Researchers will examine whether an initiative to promote savings can help individuals save more and switch from informal savings to formal sector methods. The study is implemented by the Caja Ica, a bank designed to serve the needs of poor clients with microsavings and microcredit programs, with program support from Catholic Relief Services (CRS) and technical assistance from COPEME. The Caja Ica is offering a new commitment savings product called “Ahorro Programmado”. Clients who choose to participate in this service commit to saving an amount of their choosing, amounting to at least 20 soles (US$6.50) per month for 6, 12, 18, or 24 months. As an incentive for meeting their savings commitment, clients receive a preferential interest rate of more than twice what the normal interest rate is for savings accounts.

This research will examine various product designs, beyond the already increased financial incentive, to see which are more effective at encouraging clients to complete their savings commitment. Each of the estimated 5,000 clients expected to enroll in the program will be randomly assigned to receive one or more of the following: (1) reminder letters before the due date of their payment, (2) token gifts upon payment to bring forward the "benefit" of saving, (3) positive or negative incentive messages on each deposit slip, or (4) no services, serving as a comparison. This study will determine the commitment device that most effectively encourages clients to meet their savings goals.

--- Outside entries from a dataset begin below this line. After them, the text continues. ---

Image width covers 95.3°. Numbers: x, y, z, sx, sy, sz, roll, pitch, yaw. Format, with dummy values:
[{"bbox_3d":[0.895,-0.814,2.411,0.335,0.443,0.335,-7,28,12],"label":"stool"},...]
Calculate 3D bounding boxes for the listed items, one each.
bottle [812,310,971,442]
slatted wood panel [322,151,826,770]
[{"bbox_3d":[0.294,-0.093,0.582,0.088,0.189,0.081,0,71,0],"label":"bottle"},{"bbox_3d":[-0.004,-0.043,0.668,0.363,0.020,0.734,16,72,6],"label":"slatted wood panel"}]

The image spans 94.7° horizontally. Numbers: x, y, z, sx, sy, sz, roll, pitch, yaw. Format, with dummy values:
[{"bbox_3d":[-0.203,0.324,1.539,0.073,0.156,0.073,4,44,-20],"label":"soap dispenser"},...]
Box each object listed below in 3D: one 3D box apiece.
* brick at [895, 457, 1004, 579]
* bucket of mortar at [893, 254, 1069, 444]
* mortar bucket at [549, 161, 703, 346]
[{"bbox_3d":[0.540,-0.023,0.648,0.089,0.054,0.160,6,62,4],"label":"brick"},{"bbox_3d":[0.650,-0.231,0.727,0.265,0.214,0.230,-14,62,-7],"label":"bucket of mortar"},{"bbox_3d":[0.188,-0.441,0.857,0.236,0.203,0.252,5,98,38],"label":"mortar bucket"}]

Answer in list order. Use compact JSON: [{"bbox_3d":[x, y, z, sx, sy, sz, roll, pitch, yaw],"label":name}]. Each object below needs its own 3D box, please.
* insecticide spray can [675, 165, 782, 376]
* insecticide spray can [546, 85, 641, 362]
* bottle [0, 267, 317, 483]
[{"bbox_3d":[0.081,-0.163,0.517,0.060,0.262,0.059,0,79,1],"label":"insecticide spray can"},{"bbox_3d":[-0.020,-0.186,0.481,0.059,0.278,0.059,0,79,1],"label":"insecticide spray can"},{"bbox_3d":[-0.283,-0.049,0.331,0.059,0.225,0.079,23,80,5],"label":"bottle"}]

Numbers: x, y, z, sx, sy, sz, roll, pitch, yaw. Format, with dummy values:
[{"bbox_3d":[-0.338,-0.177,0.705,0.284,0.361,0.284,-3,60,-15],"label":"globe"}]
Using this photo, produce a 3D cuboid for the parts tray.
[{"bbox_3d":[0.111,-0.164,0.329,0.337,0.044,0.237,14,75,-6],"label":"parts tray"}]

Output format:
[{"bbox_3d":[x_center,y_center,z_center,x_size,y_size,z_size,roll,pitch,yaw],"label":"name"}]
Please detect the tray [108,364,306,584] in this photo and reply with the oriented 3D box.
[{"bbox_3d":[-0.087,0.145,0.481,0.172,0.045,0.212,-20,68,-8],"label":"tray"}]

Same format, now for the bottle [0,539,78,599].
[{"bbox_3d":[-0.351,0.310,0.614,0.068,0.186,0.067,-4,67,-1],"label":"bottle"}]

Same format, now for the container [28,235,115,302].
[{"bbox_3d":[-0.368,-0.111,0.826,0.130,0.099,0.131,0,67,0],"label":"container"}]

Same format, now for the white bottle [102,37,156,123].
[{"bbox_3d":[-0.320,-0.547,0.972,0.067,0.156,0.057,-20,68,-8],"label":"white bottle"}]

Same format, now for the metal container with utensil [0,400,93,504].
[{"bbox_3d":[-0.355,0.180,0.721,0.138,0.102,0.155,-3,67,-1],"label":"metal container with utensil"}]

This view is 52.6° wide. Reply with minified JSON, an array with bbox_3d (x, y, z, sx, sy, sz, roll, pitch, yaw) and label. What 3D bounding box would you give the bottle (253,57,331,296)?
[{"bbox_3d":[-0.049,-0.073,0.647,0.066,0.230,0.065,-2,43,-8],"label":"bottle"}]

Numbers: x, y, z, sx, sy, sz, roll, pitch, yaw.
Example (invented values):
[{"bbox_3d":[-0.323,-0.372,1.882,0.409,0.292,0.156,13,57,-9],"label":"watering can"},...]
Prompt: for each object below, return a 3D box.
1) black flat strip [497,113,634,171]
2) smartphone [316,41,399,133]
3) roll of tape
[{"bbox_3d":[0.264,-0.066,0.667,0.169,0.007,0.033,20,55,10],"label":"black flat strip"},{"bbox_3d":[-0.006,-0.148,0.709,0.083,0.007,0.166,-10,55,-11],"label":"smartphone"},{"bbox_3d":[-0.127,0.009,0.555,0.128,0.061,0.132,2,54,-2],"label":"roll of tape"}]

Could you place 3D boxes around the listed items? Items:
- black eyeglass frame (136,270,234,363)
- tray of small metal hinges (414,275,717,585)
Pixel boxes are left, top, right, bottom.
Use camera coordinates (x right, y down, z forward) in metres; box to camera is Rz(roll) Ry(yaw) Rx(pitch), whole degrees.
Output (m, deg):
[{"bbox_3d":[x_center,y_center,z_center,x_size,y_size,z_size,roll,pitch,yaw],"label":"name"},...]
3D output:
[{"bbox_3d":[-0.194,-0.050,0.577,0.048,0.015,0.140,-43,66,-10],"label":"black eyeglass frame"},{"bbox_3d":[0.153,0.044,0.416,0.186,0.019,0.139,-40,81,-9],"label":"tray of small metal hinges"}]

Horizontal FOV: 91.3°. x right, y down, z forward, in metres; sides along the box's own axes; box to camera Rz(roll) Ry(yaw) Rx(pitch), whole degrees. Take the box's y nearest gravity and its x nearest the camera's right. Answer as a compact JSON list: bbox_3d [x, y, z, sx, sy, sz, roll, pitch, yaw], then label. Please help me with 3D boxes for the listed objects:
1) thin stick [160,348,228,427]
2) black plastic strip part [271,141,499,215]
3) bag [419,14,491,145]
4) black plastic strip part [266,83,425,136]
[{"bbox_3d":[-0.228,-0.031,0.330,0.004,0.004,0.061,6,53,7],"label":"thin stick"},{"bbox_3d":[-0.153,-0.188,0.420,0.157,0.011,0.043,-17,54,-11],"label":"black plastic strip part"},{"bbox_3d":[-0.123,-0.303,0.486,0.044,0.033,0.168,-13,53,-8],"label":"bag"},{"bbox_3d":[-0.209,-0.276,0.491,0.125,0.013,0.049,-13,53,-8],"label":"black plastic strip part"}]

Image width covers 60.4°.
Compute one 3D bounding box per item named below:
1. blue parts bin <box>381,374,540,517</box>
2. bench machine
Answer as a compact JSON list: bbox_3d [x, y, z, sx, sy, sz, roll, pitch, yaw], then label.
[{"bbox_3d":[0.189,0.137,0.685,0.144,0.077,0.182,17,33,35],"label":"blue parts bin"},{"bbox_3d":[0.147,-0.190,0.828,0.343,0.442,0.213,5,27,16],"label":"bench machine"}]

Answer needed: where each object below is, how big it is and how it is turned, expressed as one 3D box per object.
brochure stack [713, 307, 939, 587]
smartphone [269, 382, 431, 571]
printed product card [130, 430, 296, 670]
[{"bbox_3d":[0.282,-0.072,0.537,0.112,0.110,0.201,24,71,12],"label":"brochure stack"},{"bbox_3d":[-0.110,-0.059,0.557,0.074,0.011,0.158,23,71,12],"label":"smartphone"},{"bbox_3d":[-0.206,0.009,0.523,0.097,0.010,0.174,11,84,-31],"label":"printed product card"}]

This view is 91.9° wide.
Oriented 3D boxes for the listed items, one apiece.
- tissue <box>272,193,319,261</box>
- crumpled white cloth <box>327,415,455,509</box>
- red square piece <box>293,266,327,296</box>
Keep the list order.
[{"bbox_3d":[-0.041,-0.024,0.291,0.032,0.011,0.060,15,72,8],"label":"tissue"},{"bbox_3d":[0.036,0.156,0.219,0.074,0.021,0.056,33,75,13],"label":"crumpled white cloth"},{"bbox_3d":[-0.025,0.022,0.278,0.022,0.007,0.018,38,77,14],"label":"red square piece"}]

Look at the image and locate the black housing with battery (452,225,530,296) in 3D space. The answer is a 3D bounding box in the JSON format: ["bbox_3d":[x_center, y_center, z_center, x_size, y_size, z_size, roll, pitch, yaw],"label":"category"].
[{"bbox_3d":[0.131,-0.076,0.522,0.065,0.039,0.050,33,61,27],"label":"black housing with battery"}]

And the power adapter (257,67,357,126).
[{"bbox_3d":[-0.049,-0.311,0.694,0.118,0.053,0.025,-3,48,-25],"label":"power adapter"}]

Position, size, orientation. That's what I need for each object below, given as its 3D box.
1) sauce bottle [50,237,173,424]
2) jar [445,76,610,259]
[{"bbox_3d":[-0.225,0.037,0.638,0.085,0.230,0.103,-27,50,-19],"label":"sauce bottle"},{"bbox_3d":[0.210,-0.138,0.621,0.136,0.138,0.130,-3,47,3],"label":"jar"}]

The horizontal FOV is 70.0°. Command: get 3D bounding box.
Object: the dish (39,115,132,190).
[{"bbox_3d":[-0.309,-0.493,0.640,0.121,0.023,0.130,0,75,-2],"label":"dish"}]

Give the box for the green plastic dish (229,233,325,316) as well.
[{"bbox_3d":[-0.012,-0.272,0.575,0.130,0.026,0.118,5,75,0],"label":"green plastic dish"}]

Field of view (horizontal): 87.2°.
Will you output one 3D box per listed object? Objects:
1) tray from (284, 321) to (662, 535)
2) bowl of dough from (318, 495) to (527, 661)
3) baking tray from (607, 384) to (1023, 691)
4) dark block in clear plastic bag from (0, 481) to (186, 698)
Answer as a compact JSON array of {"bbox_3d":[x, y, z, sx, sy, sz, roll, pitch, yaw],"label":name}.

Results and Policy Lessons:

Clients began opening bank accounts in February 2006. The last group to be tracked completed their savings commitments in Oct 2007.  Preliminary results indicate that sign-up gifts, letters, and deposit slips all increased the probability that clients would reach their savings goal by several percentage points.  However, negatively framed messages appear to be more effective than the corresponding positive messages in getting people to save.

 

Financial Education and Commitment Savings Contracts to Reduce Credit Card Reliance and Mobilize Savings among Low-Income U.S. Households

This project will evaluate the effectiveness of financial education and commitment contracts in promoting higher levels of saving, reduced reliance on credit card debt and healthier financial portfolios among low-income individuals in the United States.  U.S. households in the bottom quartile of wealth spend, on average, more than they earn, and many low-income consumers lack formal savings accounts. Consumers tend to have time-inconsistent preferences for savings and consumption; they tend to be more impatient in the near-term than in the long-term and thus have a propensity to make purchases that are later regretted.  This project will evaluate the impact of commitment devices as a mechanism for mitigating time-inconsistent tendencies in spending, borrowing and saving.